Just focus on the gist of it--"yeah, the altitude here is really high."

and if any of the kids do realize it, isn't the lesson supposed to be: "we cut people some slack when they're talking off the top of their heads--all the more so if they're getting a little older and maybe mentally tired"?

That's the lesson I'd prefer to send my kids, if I were one of the aunts & uncles there.

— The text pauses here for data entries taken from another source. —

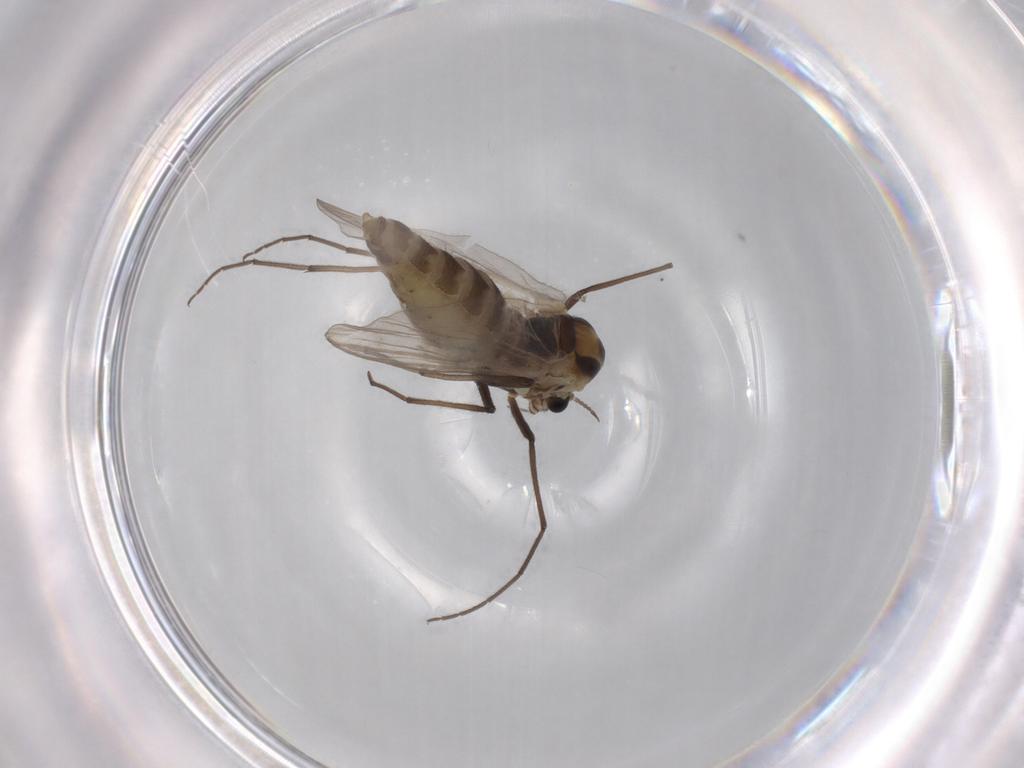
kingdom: Animalia
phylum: Arthropoda
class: Insecta
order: Diptera
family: Chironomidae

I'd really hate for you to send the message that it's necessary to correct people all the time.

Kiwichick:
So she made two mistakes with numbers at a time when she's excited and happy.  The seven million mistake could easily have been because she skimmed the article.

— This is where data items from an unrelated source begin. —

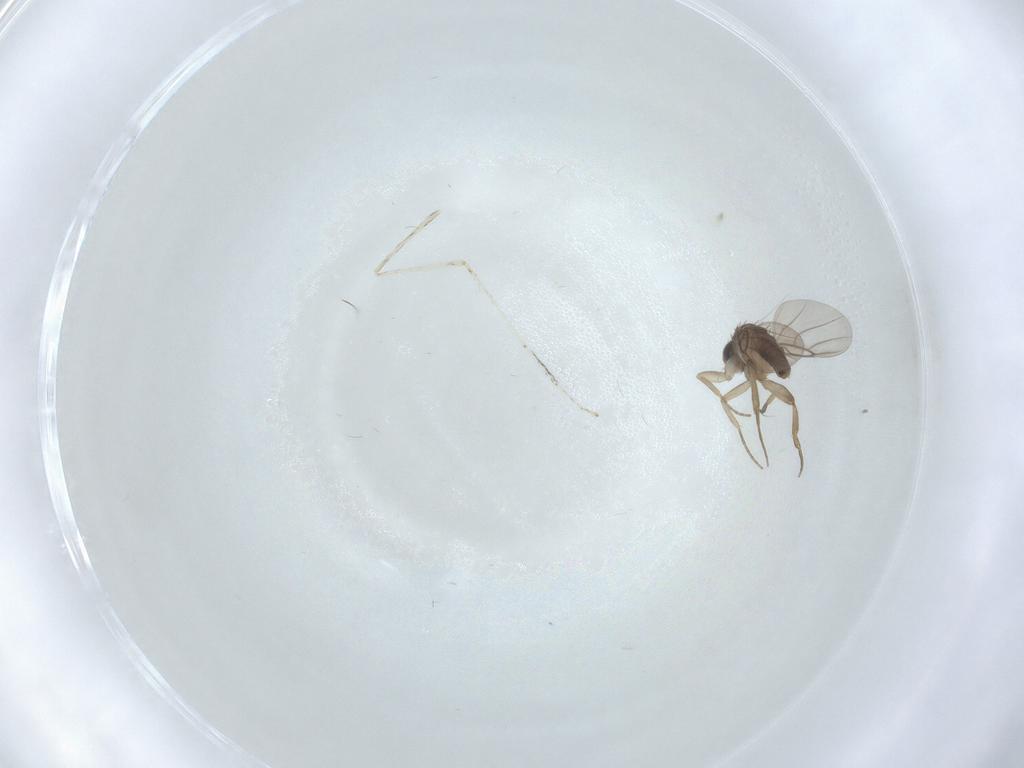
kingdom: Animalia
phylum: Arthropoda
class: Insecta
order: Diptera
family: Cecidomyiidae
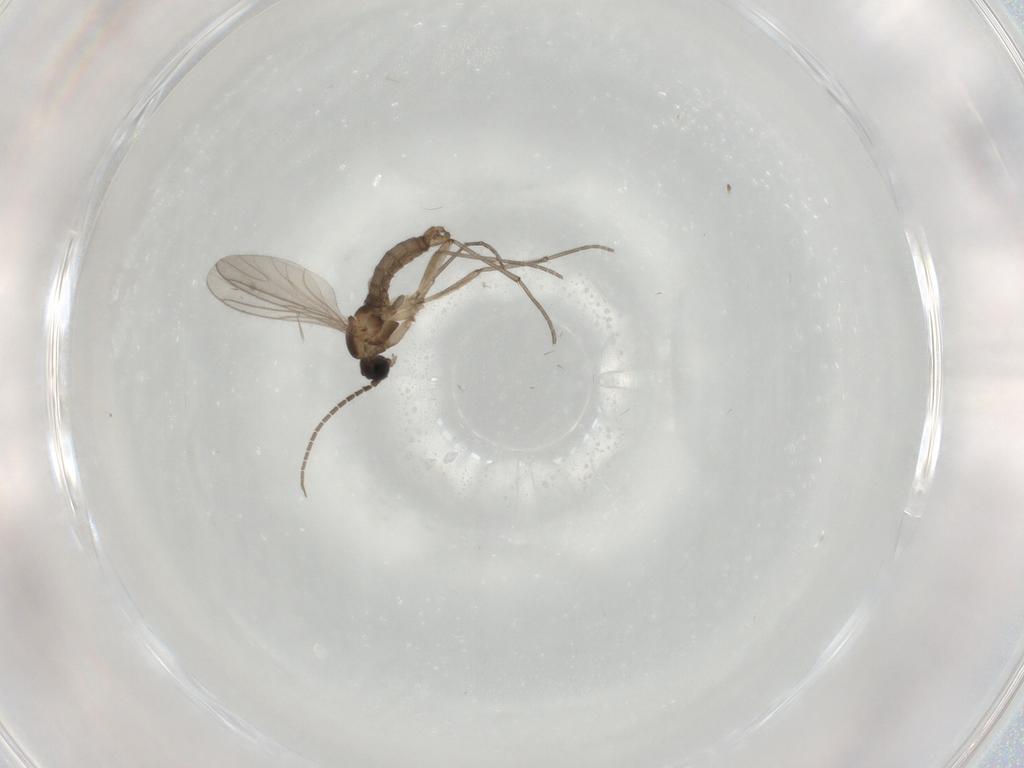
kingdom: Animalia
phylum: Arthropoda
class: Insecta
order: Diptera
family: Sciaridae
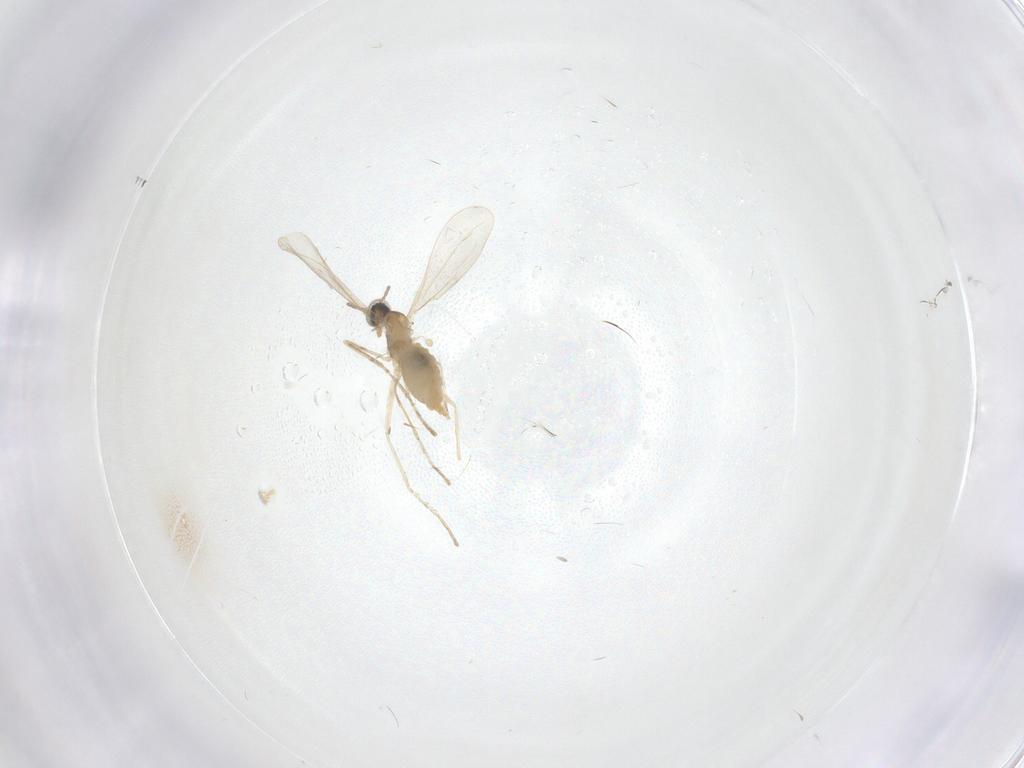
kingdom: Animalia
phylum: Arthropoda
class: Insecta
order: Diptera
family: Cecidomyiidae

She may well have known she made a mistake at the time but because she's just making conversation she didn't bother to correct herself.

Leave it alone.

JoieGirl7:
Depending on why she is getting these things wrong, telling her what the actual facts are isn't going to mean she is going to remember and impart them correctly in the future.
 
Not to get into actual medical advice , but something I learned when my mom was ill that really surprised me was that the doctor told us that sometimes a bladder infection in an elderly person can manifest itself in ways that seem like dementia or other cognitive impairment.

When noticing troubling symptoms like this, having a doctor evaluate one's health is always a good idea.  It's never a good idea to assume that troubling things we notice in our elderly loved ones is just a normal part of the aging process.

It might be, it might not.  The doctor's office can also be a good place to find resources for the best way to deal with these problems.

mich3554:
For things like this, it's really not important to correct them.  I wouldn't, I'd just let it slide.  It really isn't worth it IMO, it's not harming anyone.

Thipu1:
First of all, we weren't  piling on her.  The questions about what she said were presented in a quiet way by another family or two over a cup of tea. 

'Grandma, here's what the brochure says about the resort'.

'Please Grandma, look at this article again and tell me what it says'.

MIL has always been a little dramatic and ditsy.  When she was in her 60s, people just shrugged these things off as, 'That's just the way she is'.  Now that she's in her mid 90s, we're concerned that people where she lives may begin to believe that MIL suffers from Dimentia.  That is why we need to be very gentle and polite when these things come up again.